The BEA statistical agency also estimates that consumer spending and investment in the first quarter had been overestimated.
One of the two inflation indicators, the PCE (Personal Consumption Expenditures Price Index), also released by the BEA, confirms that prices rose in April at a pace not seen in nearly three years (3.8% year-on-year). This is mainly due to a surge in fuel prices following the start of the war in Iran.
The BEA report also shows that Americans’ disposable income is declining, as wages are not increasing as fast as inflation. The savings rate fell to 2.6%, from 3.2% in March.
“Oops,” commented economist Heather Long of Navy Federal Credit Union on X. “This shows how strained Americans’ finances currently are,” she added, noting that the situation is not “sustainable.”
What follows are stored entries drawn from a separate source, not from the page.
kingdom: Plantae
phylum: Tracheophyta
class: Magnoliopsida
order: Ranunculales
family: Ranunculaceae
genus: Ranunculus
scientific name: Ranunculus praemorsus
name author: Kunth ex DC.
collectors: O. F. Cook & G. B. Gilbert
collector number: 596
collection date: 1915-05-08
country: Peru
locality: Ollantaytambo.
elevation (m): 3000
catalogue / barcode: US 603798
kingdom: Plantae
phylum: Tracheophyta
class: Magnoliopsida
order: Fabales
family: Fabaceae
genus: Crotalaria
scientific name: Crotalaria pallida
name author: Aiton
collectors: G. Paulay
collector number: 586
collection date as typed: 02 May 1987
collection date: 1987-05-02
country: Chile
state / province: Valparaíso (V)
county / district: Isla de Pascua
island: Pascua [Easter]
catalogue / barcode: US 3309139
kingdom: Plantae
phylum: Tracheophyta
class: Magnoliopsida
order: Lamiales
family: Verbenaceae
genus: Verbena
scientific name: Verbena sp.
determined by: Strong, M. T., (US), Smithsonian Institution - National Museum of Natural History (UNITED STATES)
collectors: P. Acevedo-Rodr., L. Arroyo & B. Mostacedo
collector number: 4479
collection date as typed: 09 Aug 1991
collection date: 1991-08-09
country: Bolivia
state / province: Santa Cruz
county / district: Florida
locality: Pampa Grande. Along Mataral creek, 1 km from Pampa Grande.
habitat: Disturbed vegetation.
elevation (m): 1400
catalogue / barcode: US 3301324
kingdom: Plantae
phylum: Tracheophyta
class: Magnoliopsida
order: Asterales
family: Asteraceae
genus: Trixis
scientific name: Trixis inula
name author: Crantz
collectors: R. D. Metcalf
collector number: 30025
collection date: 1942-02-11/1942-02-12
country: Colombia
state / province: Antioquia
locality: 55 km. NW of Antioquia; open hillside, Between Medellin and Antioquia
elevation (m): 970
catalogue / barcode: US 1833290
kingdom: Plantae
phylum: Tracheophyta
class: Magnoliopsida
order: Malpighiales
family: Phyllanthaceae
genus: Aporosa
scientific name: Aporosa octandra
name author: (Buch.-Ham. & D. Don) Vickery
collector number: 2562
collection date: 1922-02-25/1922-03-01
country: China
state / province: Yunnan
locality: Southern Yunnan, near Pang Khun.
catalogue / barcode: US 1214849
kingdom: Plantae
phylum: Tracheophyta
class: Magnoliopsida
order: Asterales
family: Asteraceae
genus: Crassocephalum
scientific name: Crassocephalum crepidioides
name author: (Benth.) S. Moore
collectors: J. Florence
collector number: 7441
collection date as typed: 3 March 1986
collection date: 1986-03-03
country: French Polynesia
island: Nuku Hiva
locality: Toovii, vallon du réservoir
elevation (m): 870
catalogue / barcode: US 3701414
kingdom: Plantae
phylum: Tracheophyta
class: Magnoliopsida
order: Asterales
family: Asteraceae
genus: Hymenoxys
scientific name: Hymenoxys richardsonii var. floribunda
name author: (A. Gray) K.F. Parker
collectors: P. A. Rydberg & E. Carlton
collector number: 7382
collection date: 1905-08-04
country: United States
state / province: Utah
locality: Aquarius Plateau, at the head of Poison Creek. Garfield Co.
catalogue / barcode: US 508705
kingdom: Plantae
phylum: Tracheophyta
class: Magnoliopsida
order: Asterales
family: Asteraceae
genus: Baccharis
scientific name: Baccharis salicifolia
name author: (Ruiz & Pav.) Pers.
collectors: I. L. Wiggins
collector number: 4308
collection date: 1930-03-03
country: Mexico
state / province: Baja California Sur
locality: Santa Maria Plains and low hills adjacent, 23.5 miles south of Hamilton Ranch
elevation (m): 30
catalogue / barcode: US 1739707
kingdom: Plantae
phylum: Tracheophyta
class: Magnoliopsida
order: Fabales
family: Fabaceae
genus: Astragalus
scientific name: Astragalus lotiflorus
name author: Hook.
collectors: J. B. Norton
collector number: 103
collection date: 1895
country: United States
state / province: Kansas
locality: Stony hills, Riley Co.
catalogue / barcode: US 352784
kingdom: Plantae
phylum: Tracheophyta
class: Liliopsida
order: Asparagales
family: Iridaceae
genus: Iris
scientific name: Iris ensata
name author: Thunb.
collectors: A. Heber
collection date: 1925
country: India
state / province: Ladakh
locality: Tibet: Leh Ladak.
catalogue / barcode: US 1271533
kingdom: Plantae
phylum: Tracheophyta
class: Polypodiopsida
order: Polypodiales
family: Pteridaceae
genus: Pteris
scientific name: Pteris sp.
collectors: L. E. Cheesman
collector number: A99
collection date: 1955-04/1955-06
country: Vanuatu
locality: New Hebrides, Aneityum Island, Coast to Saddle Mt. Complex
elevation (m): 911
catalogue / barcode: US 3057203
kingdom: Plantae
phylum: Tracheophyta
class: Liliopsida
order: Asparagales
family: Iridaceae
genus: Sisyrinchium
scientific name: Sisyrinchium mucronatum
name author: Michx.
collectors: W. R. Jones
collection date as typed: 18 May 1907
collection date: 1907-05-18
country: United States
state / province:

No relief comes from the labor market either, where hiring and wage growth remain stagnant, economist Gregory Daco noted. He explained that the economy is being supported by three pillars: affluent consumers, investment in artificial intelligence, and rising financial asset values. “These pillars obscure the fact that the foundations of the economy are becoming increasingly fragile,” he added, pointing to weak consumption growth and a sluggish housing market.
Based on additional data released today, sales of new homes fell in April, disappointing White House expectations for growth.
“Prospective buyers are simultaneously facing rising property prices, higher interest rates, and declining purchasing power,” said economist Yelena Maleyev of consulting firm KPMG.
Thirty-year mortgages, the most popular in the U.S., now carry an average interest rate of 6.53%, according to mortgage agency Freddie Mac. The rate had fallen below the symbolic 6% threshold on February 26, two days before the U.S.-Israeli strikes on Iran.